「説教のバックボーン・ハイデルベルク信仰問答」加藤常昭氏(1/5)

第1回「説教のバックボーン・ハイデルベルク信仰問答」加藤常昭氏

FEBC特別番組 ハイデルベルク信仰問答と日本の教会
第1回「説教のバックボーン・ハイデルベルク信仰問答」
加藤常昭氏
(神学者)


「生きる時も、死ぬ時も唯一の慰めは何か。」 この問いから語り始めるハイデルベルク信仰問答は、プロテスタント教会に大きな影響を与えてきました。しかし今、危機の中にある日本のキリスト者と教会。ここに時代の問いがあります。私たちは本当にこの信仰問答を受け止めてきたのだろうか、と。 教理信仰を超えて、真に神に向かい、神に聴く。そこにハイデルベルク信仰問答が証しする救い主イエス・キリストの唯一の慰めがあるのです。 本年九月にキリスト品川教会で行われた講演会から、加藤常昭先生の講演をお届けいたします。


正しさも力も失っている

「説教のバックボーン」という言葉で、次の主題をめぐって、ご一緒に考えたいと思います。それは福音宣教、説教と言ってもよい「言葉」を問うということです。言い換えると、正しい、しかも力ある説教を語る。これが我々の課題だと自覚しております。

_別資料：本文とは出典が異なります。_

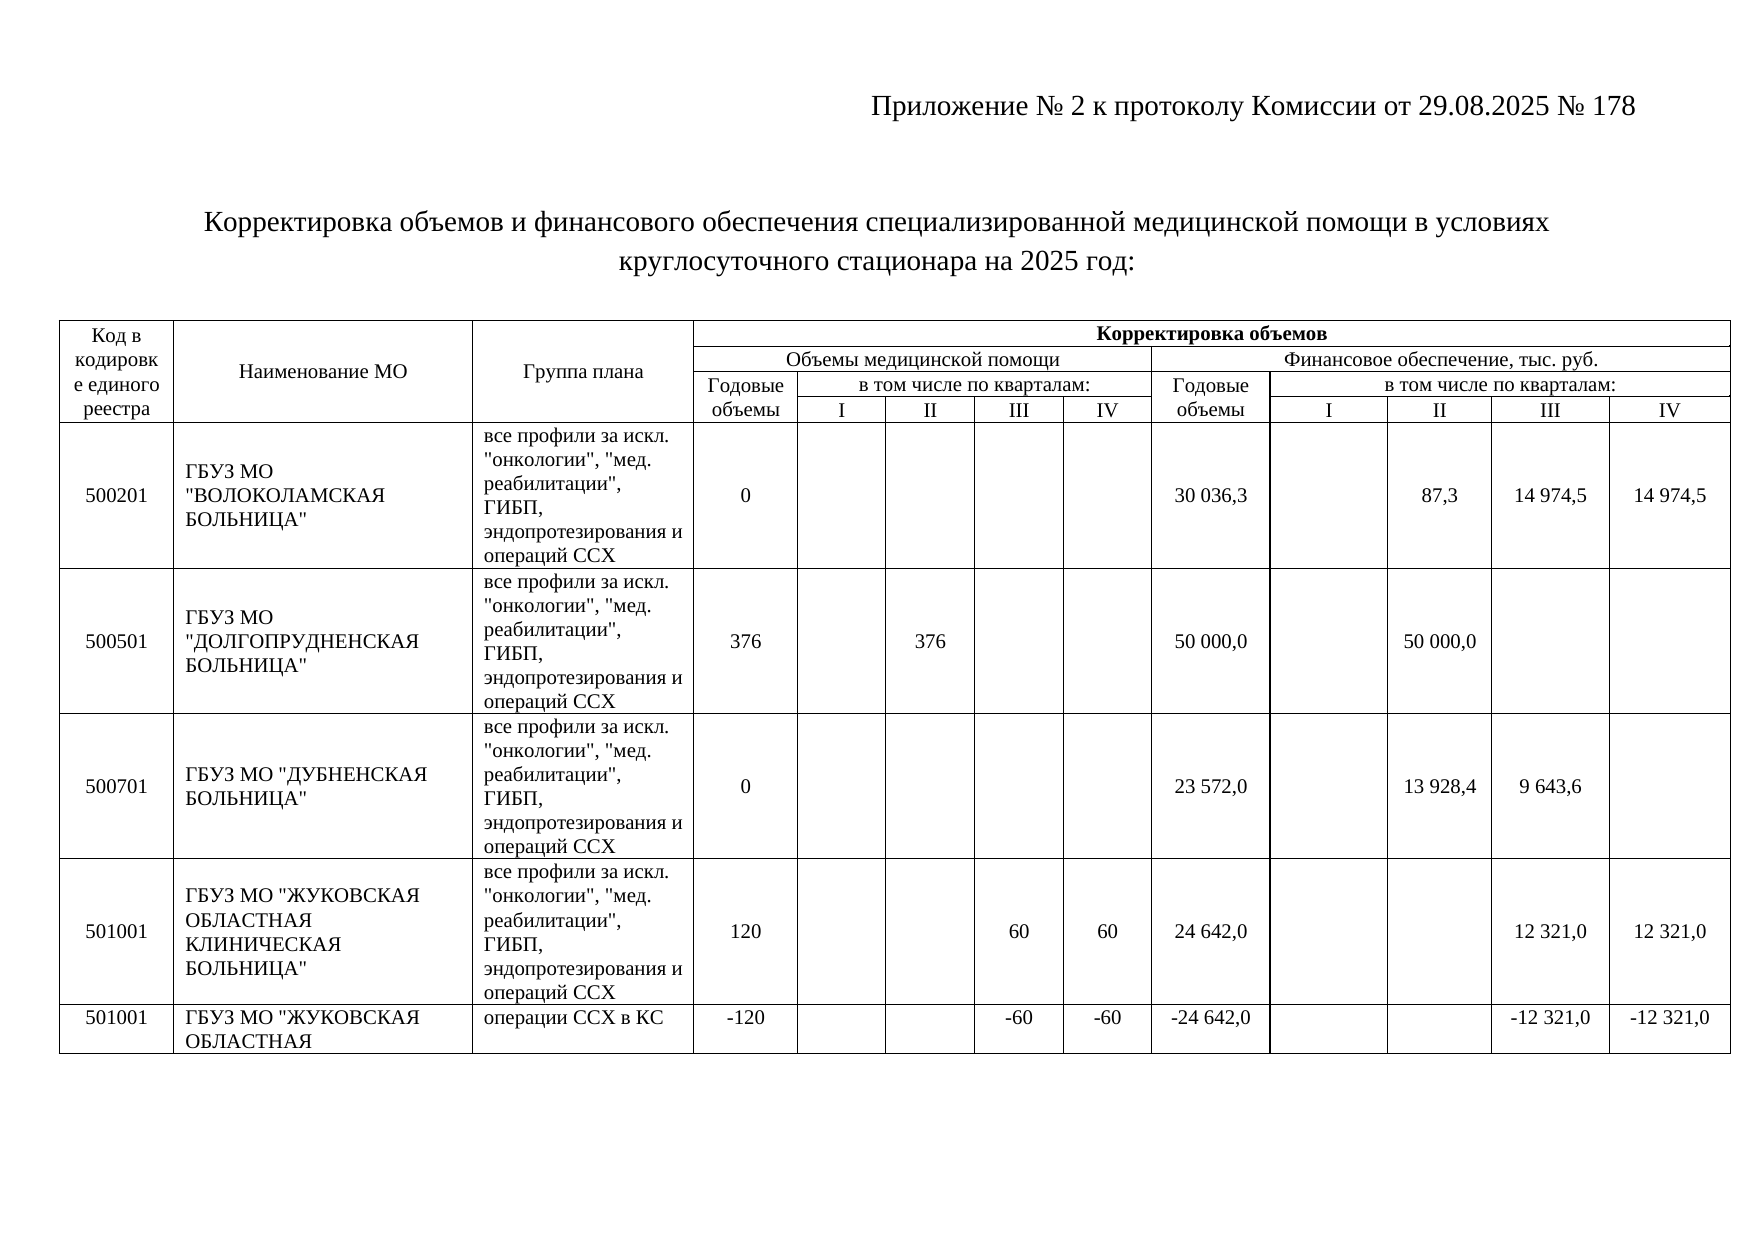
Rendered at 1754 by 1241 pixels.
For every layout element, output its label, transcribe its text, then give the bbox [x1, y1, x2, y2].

table_cell 500201 [60, 423, 173, 567]
table_cell 23 572,0 [1152, 714, 1269, 858]
table_cell все профили за искл. "онкологии", "мед. реабилитации", ГИБП, эндопротезирования и операций ССХ [473, 859, 693, 1004]
table_cell [1064, 569, 1151, 713]
table_cell [798, 714, 885, 858]
table_cell [1271, 1005, 1387, 1053]
table_cell [886, 423, 974, 567]
table_cell все профили за искл. "онкологии", "мед. реабилитации", ГИБП, эндопротезирования и операций ССХ [473, 714, 693, 858]
table_cell 24 642,0 [1152, 859, 1269, 1004]
table_cell -12 321,0 [1610, 1005, 1730, 1053]
table_cell [1271, 859, 1387, 1004]
table_cell Объемы медицинской помощи [694, 347, 1151, 371]
table_cell [1064, 714, 1151, 858]
table_cell 13 928,4 [1388, 714, 1491, 858]
table_cell ГБУЗ МО "ДУБНЕНСКАЯ БОЛЬНИЦА" [174, 714, 472, 858]
table_cell ГБУЗ МО "ЖУКОВСКАЯ ОБЛАСТНАЯ КЛИНИЧЕСКАЯ БОЛЬНИЦА" [174, 859, 472, 1004]
table_cell Годовые объемы [1152, 372, 1269, 422]
table_header Наименование МО [174, 321, 472, 422]
table_cell III [975, 397, 1063, 422]
table_cell II [886, 397, 974, 422]
table_cell ГБУЗ МО "ВОЛОКОЛАМСКАЯ БОЛЬНИЦА" [174, 423, 472, 567]
table_cell 60 [975, 859, 1063, 1004]
table_header Группа плана [473, 321, 693, 422]
table_cell [1388, 1005, 1491, 1053]
table_header Корректировка объемов [694, 321, 1730, 346]
table_cell [798, 569, 885, 713]
table_cell [1388, 859, 1491, 1004]
table_cell 376 [694, 569, 797, 713]
table_cell 30 036,3 [1152, 423, 1269, 567]
table_cell 50 000,0 [1388, 569, 1491, 713]
table_cell 9 643,6 [1492, 714, 1609, 858]
table_cell [886, 1005, 974, 1053]
table_cell 12 321,0 [1492, 859, 1609, 1004]
table_cell [1492, 569, 1609, 713]
table_cell [1064, 423, 1151, 567]
table_cell 14 974,5 [1492, 423, 1609, 567]
table_cell [1271, 569, 1387, 713]
table_cell 12 321,0 [1610, 859, 1730, 1004]
table_cell 120 [694, 859, 797, 1004]
table_cell I [1271, 397, 1387, 422]
table_cell все профили за искл. "онкологии", "мед. реабилитации", ГИБП, эндопротезирования и операций ССХ [473, 423, 693, 567]
table_cell IV [1064, 397, 1151, 422]
table_cell [1271, 714, 1387, 858]
table_cell III [1492, 397, 1609, 422]
table_cell в том числе по кварталам: [1271, 372, 1730, 396]
table_cell в том числе по кварталам: [798, 372, 1151, 396]
table_cell -12 321,0 [1492, 1005, 1609, 1053]
table_cell -120 [694, 1005, 797, 1053]
table_cell 376 [886, 569, 974, 713]
table_cell [798, 1005, 885, 1053]
table_cell [886, 714, 974, 858]
table_cell 500701 [60, 714, 173, 858]
table_cell [798, 859, 885, 1004]
table_cell 501001 [60, 859, 173, 1004]
table_cell Годовые объемы [694, 372, 797, 422]
table_cell [798, 423, 885, 567]
table_cell -24 642,0 [1152, 1005, 1269, 1053]
table_cell ГБУЗ МО "ДОЛГОПРУДНЕНСКАЯ БОЛЬНИЦА" [174, 569, 472, 713]
table_cell 50 000,0 [1152, 569, 1269, 713]
table_cell IV [1610, 397, 1730, 422]
table_cell все профили за искл. "онкологии", "мед. реабилитации", ГИБП, эндопротезирования и операций ССХ [473, 569, 693, 713]
table_cell [1271, 423, 1387, 567]
table_cell [975, 569, 1063, 713]
table_cell операции ССХ в КС [473, 1005, 693, 1053]
table_header Код в кодировке единого реестра [60, 321, 173, 422]
table_cell 87,3 [1388, 423, 1491, 567]
table_cell -60 [1064, 1005, 1151, 1053]
table_cell I [798, 397, 885, 422]
table_cell II [1388, 397, 1491, 422]
table_cell Финансовое обеспечение, тыс. руб. [1152, 347, 1730, 371]
table_cell [1610, 714, 1730, 858]
table_cell -60 [975, 1005, 1063, 1053]
text Приложение № 2 к протоколу Комиссии от 29.08.2025 № 178 [118, 88, 1636, 122]
table_cell 60 [1064, 859, 1151, 1004]
table_cell 0 [694, 423, 797, 567]
table_cell [975, 714, 1063, 858]
table_cell ГБУЗ МО "ЖУКОВСКАЯ ОБЛАСТНАЯ КЛИНИЧЕСКАЯ БОЛЬНИЦА" [174, 1005, 472, 1053]
table_cell 501001 [60, 1005, 173, 1053]
table_cell [886, 859, 974, 1004]
table_cell [975, 423, 1063, 567]
table_cell 500501 [60, 569, 173, 713]
table_cell [1610, 569, 1730, 713]
table_cell 0 [694, 714, 797, 858]
table_cell 14 974,5 [1610, 423, 1730, 567]
text Корректировка объемов и финансового обеспечения специализированной медицинской помощи в условиях круглосуточного стационара на 2025 год: [118, 204, 1636, 276]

なぜそのことを強調するかと言うと、日本のプロテスタント教会の一つの危機がそこに見えてきているからです。正しさも力も失っている説教になっているのではないか。教会の言葉としての説教者の言葉が正しく福音を語っているか。パウロがガラテヤの教会に対して戒めた「異なった福音」を語ってはいないか。

しかし、たとえ正しく福音を語っていて、教理的に間違っていない説教であっても、かつての日本の説教者の代表的な存在であった高倉徳太郎牧師の言葉で言えば、「福音者としての迫力を欠く」ことがある。そうすると、正しいけれども力がないというのではなくて、正しさそのものまでが改めて疑われる。福音を正しく説いている説教は、力を持つのは当然なのです。力のない説教はその正しさまで問われる。正しく福音の真理を語り、しかもそれゆえに力を発揮している、その一つの典型を私はハイデルベルク信仰問答に見出しております。

そもそもカテキズムは教会の信仰に生きるということは、あなたにとってどんな意味を持つかと問うのです。だから信仰問答とはいつも「あなた」という単数の第二人称で問う。そこで救いとは何かをその人の言葉にしてあげ、しかもそれが信仰への積極的な姿勢を作らせるように語るのです。我々の説教の一つの急所も同じであります。